#### What this exercise asks:
A: From the post about turning 30, reproduce the passage that begins with "Seriously, I feel" and ends with "seriously feel old.".
B: According to the post about turning 30, in how many states has the writer lived?
C: Pick up the post about turning 30 after its final sentence and keep writing it.

#### Exercise text:
* * * * * * * * *

I am turning 30 tomorrow morning at 8:28. I don't know how I really feel about that just yet.
I can remember when I turned 10. I was so excited to finally be double digits. When I was turning 13 I was just happy to finally be considered a teenager and on my way to becoming a responsible young adult in my father's eyes. When I turned 18 I was finally considered an adult which i felt like I had been for several years already because of my childhood upbringing...that's not necessarily a bad thing but I didn't feel profoundly different. Then I turned 20 and I finally felt like I was considered a "real" college student and not just a "pretending to be one" teenager anymore. When I turned 25 I was already married, and pregnant with my first child so I felt "ahead" of others my age. But now, now I'm turning 30. I have two kids, I have been married for 6years. I have lived in a total of 7 states in my lifetime. I have had a total of 8differnt jobs, and I have officially received my college diploma. Now that I am turning 30...I just feel old...lol.
Seriously, I feel old. I have been through trials and tribulations in my short 30yrs of life that some people don't go through until they are in there 40's. I have lived in times of poverty (no seriously legitimately consider to be in poverty by the government) to times of extreme wealth -to times of someplace in the middle of the two. I have watched many people die in my short 30yrs of life, I have watched those that I love struggle through suicide attempts, and I have also seen the miracle that is love and that is life. I have learned things "beyond" my years as so many people have said to me and yet I still have things that I have yet to learn because of my short years. I seriously feel old.

* * * * * * * * *

#### Recorded information:
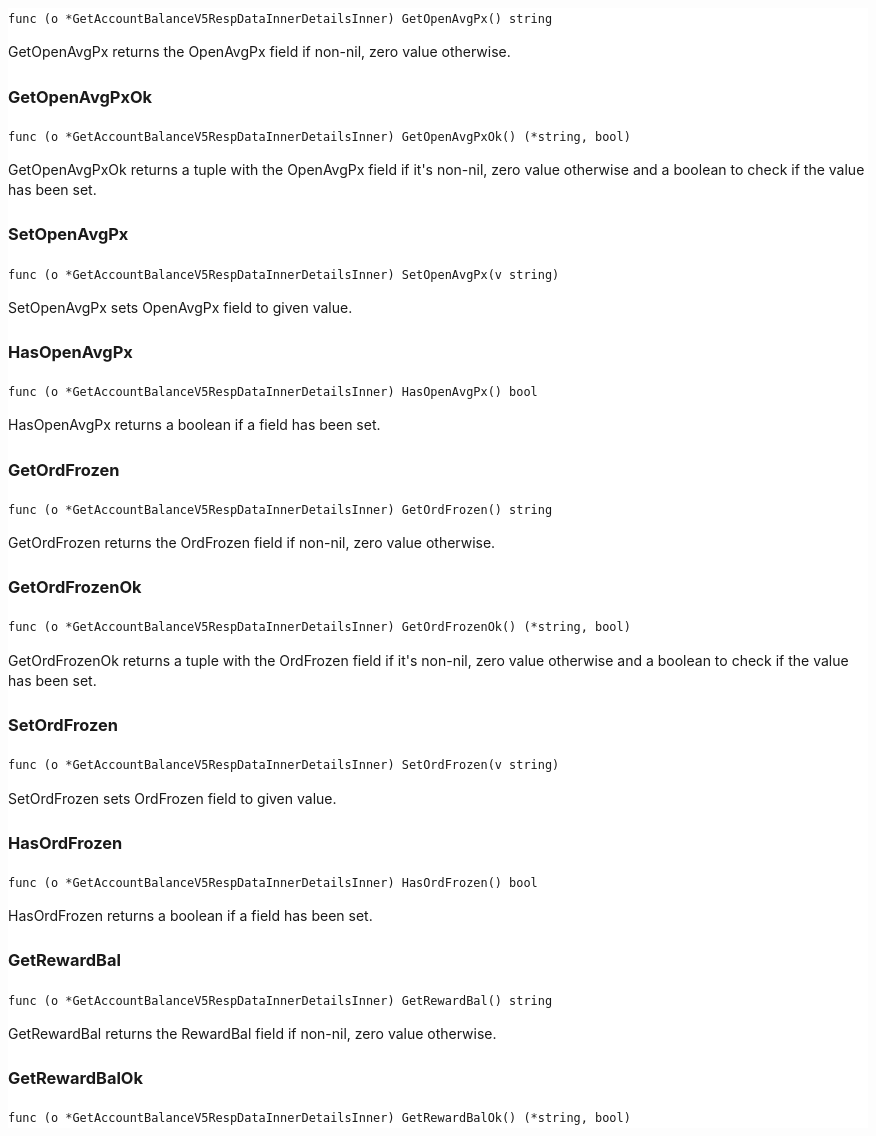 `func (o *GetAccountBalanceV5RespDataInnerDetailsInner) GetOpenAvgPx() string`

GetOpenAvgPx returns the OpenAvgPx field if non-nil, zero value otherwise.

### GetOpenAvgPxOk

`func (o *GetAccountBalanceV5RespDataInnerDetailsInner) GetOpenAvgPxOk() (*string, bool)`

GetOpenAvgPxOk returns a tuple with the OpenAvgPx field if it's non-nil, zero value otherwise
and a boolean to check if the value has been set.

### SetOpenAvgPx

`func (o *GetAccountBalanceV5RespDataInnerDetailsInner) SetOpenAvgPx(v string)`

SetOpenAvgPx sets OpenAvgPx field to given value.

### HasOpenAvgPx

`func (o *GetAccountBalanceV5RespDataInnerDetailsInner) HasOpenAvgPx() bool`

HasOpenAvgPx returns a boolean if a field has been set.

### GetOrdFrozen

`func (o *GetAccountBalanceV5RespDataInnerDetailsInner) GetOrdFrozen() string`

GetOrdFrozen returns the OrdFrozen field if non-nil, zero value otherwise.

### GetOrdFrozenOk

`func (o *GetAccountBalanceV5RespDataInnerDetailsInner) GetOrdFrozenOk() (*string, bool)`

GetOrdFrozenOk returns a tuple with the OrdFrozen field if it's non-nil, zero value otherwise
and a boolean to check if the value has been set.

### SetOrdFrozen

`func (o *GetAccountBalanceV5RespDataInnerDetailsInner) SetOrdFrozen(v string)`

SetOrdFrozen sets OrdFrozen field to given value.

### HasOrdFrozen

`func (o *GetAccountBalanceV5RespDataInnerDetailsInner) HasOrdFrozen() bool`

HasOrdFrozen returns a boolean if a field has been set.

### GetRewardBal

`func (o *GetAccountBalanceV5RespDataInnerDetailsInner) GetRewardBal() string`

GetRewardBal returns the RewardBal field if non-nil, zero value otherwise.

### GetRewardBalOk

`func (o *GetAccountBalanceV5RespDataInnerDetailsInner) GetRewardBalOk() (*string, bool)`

* * * * * * * * *

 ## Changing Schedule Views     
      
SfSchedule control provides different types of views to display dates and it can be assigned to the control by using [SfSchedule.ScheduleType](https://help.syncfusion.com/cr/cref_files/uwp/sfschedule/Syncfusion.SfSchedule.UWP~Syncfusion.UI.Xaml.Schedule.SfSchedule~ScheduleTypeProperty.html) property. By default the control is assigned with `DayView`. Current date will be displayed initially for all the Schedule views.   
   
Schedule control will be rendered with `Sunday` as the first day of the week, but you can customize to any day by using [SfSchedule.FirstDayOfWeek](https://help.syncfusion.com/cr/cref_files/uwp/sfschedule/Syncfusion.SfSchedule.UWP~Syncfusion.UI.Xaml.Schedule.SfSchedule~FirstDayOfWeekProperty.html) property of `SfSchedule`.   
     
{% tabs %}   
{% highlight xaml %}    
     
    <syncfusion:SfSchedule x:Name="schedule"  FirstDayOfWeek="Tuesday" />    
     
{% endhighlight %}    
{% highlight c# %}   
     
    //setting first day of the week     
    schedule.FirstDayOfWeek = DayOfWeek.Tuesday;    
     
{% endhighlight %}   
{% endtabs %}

* * * * * * * * *

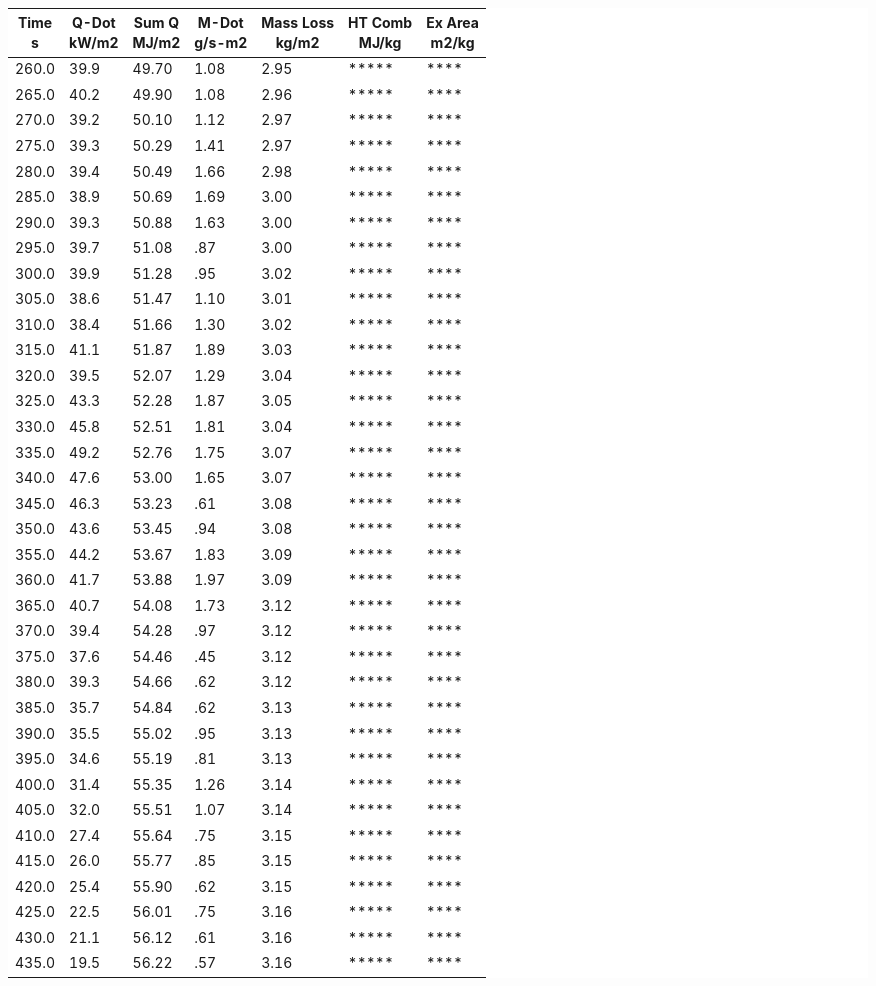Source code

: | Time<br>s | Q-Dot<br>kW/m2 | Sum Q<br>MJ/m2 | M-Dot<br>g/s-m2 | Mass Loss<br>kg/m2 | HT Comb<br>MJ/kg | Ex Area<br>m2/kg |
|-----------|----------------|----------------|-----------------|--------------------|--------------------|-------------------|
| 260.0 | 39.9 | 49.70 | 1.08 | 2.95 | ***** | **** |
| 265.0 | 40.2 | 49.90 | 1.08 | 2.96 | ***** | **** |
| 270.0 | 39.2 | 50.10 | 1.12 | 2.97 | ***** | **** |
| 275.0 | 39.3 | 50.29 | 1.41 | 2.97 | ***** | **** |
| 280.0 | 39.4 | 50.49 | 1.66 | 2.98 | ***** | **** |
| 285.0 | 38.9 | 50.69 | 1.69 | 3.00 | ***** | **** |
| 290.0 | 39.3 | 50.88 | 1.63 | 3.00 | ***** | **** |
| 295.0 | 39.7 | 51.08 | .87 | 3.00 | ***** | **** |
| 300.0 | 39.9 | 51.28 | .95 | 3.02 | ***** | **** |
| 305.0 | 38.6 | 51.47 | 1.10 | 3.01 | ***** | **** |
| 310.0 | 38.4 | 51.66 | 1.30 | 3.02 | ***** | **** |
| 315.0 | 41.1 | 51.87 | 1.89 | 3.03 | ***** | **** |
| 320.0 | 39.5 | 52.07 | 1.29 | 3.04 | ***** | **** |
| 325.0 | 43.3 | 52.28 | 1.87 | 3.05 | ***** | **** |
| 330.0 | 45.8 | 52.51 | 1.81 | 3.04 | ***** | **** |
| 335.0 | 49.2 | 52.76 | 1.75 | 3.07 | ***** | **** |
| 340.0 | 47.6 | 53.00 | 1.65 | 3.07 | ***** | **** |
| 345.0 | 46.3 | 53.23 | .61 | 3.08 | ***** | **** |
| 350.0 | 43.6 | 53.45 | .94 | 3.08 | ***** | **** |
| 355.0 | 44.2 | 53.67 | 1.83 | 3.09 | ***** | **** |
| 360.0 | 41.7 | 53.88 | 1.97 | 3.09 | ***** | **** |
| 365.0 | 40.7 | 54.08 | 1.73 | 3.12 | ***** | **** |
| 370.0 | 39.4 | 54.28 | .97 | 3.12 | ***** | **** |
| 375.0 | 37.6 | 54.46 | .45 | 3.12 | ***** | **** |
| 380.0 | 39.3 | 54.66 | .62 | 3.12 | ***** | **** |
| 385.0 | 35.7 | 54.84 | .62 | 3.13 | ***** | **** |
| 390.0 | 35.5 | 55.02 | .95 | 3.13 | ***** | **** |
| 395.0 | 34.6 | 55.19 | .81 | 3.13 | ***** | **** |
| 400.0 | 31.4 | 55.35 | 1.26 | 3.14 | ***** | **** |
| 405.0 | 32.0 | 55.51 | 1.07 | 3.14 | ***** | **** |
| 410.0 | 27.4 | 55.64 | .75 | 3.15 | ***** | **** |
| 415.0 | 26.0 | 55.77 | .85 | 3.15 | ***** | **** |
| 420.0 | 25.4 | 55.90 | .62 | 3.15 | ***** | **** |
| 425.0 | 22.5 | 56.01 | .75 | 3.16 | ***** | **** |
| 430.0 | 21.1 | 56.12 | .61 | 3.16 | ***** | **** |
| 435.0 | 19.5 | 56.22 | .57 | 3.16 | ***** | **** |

* * * * * * * * *

#### Task responses:
A:
Seriously, I feel old. I have been through trials and tribulations in my short 30yrs of life that some people don't go through until they are in there 40's. I have lived in times of poverty (no seriously legitimately consider to be in poverty by the government) to times of extreme wealth -to times of someplace in the middle of the two. I have watched many people die in my short 30yrs of life, I have watched those that I love struggle through suicide attempts, and I have also seen the miracle that is love and that is life. I have learned things "beyond" my years as so many people have said to me and yet I still have things that I have yet to learn because of my short years. I seriously feel old.

B: Seven states.

C:
There have been some days when the feeling of "old" has been so overwhelming that I have cried through tears because if I have seen so much in such a short amount of time a part of me is afraid of what is still yet to come and whether or not my tired, old, weary spirit will be able to handle it. There are days already where I long for Jesus more than I do anything else in this world here on earth. Which in and of itself is not a bad thing but is the reason why I long for him a good thing?
I am turning 30...............30.............30
I thought I was confused when I was 10, I thought I was confused when I was 13, I thought I was confused when I was 18, 20, and then when I first gave birth......but man oh man none of those ages compare with turning 30. I am not where I thought I would be but I certainly have been blessed with more than I ever thought I would have. I feel like the richest person in the world some days because I can't believe the Love that God has showered into my life...and I cling to it so dearly because I know that all of it life can easily take away...all of it but HIS love.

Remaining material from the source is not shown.